Jeanne, célibataire, contrôleuse de train sur la ligne Paris-Auxerre, n’a qu’une obsession : devenir maman avant que le temps la rattrape. Elle a fait une croix sur le couple, il lui faut simplement un géniteur. Sa décision ne fait pas l’unanimité auprès de ses amis, et, même si parfois elle doute, elle est déterminée à surveiller son cycle, à provoquer les rencontres, à boire des potions magiques et à lever les jambes après chaque rapport, sait-on jamais.

Même si les méthodes employées par Jeanne me semblent irresponsables, cette histoire m’a énormément touchée. Je me suis reconnue plusieurs fois dans cette jeune femme qui ne veut plus chercher l’amour mais qui en a pourtant à donner. A donner à un enfant.

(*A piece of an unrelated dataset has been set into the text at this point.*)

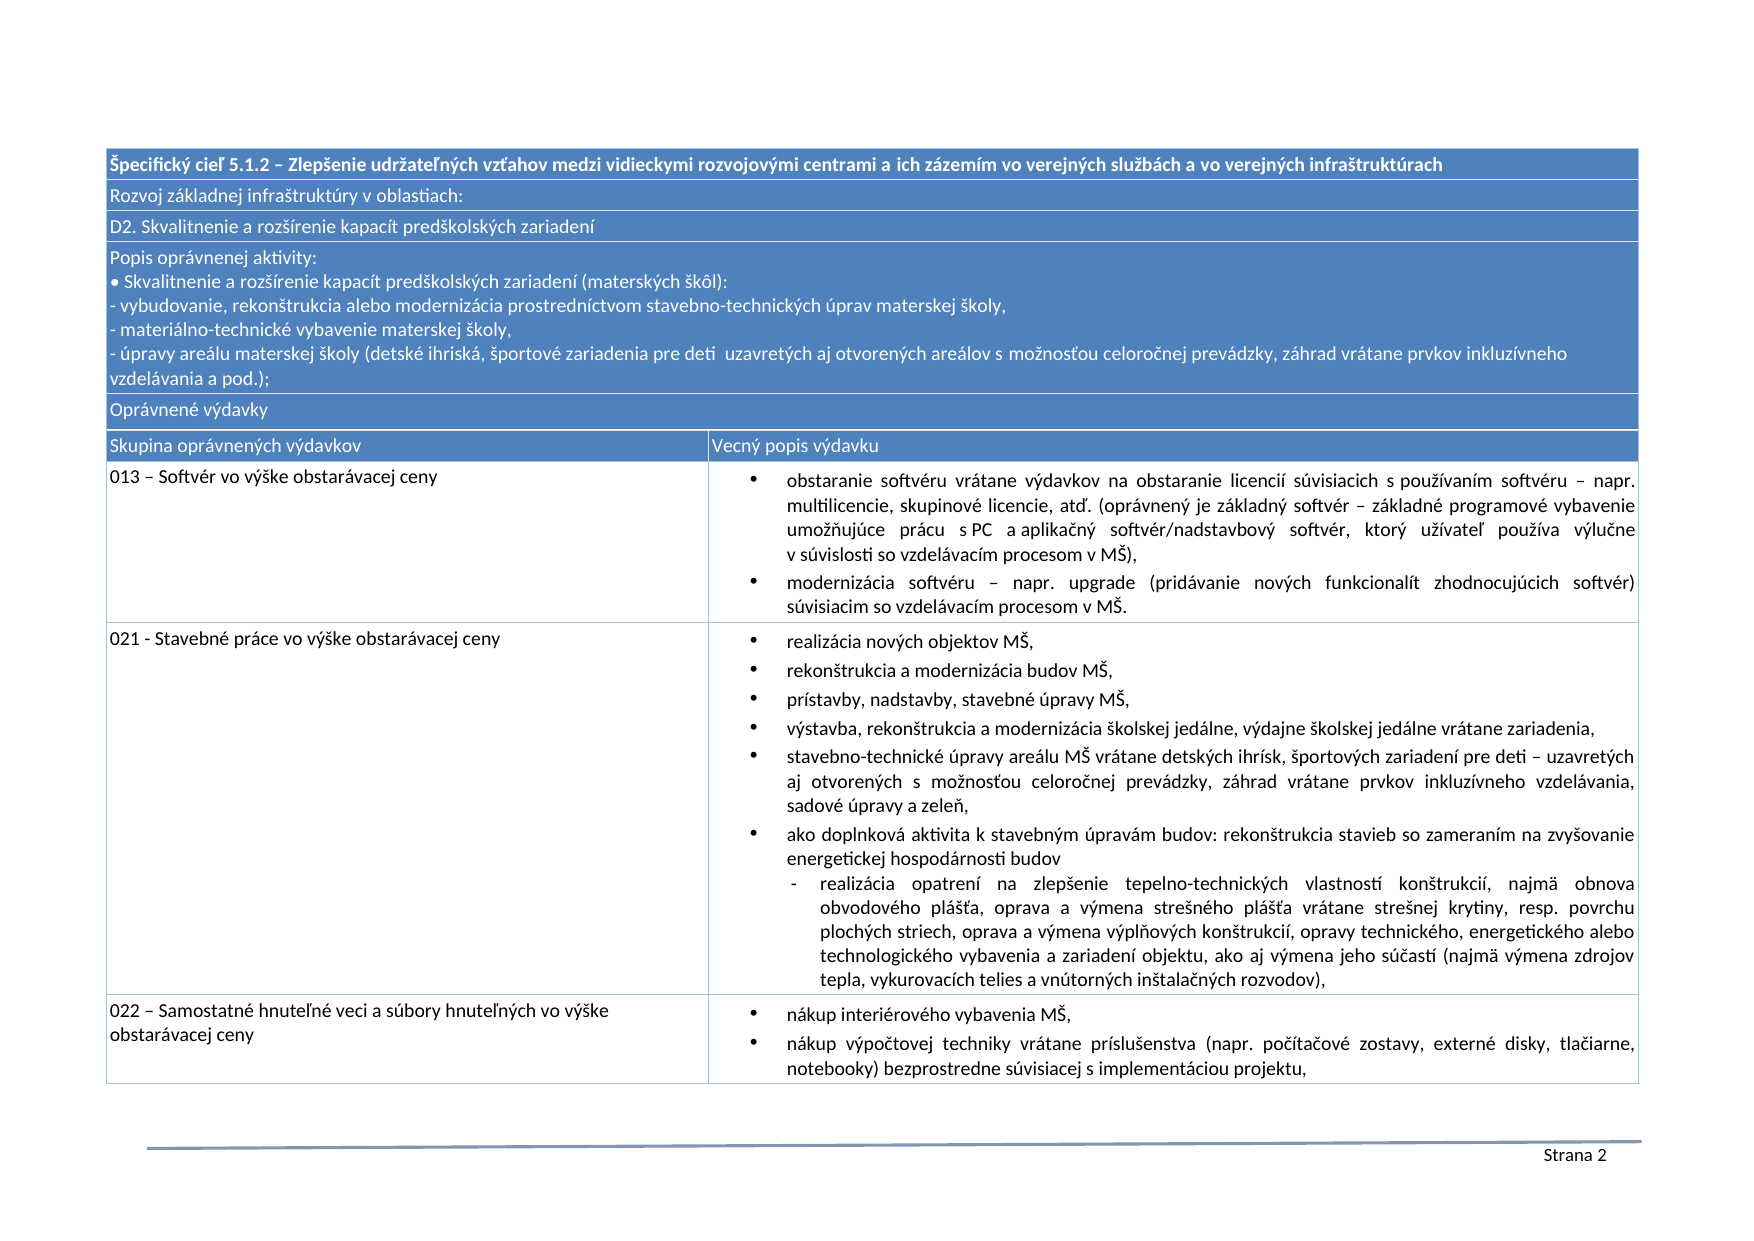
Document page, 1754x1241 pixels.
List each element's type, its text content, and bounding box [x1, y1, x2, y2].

On suit ses aventures, ses amis, ses espoirs, ses doutes. Le tout est vivant grâce à une écriture rythmée.

Ce livre m’a fait beaucoup réfléchir ces derniers jours à mon désir d’enfant et à ce que je serai prête à faire pour donner naissance. Je sais que je ne ferai pas d’enfant dans le dos d’un homme. Ce n’est pas juste ni pour l’un ni pour l’autre. Mais je ne condamne pas celles qui sont passées par là, comme Jeanne. Mon désir d’enfant est fort mais pour l’instant je préfère penser qu’un papa va pointer le bout de son nez et que je n’aurais pas à vivre une grossesse seule… Mais il me faut me faire à l’idée qu’il y a de fortes « chances » que je ne vive pas la maternité comme les autres.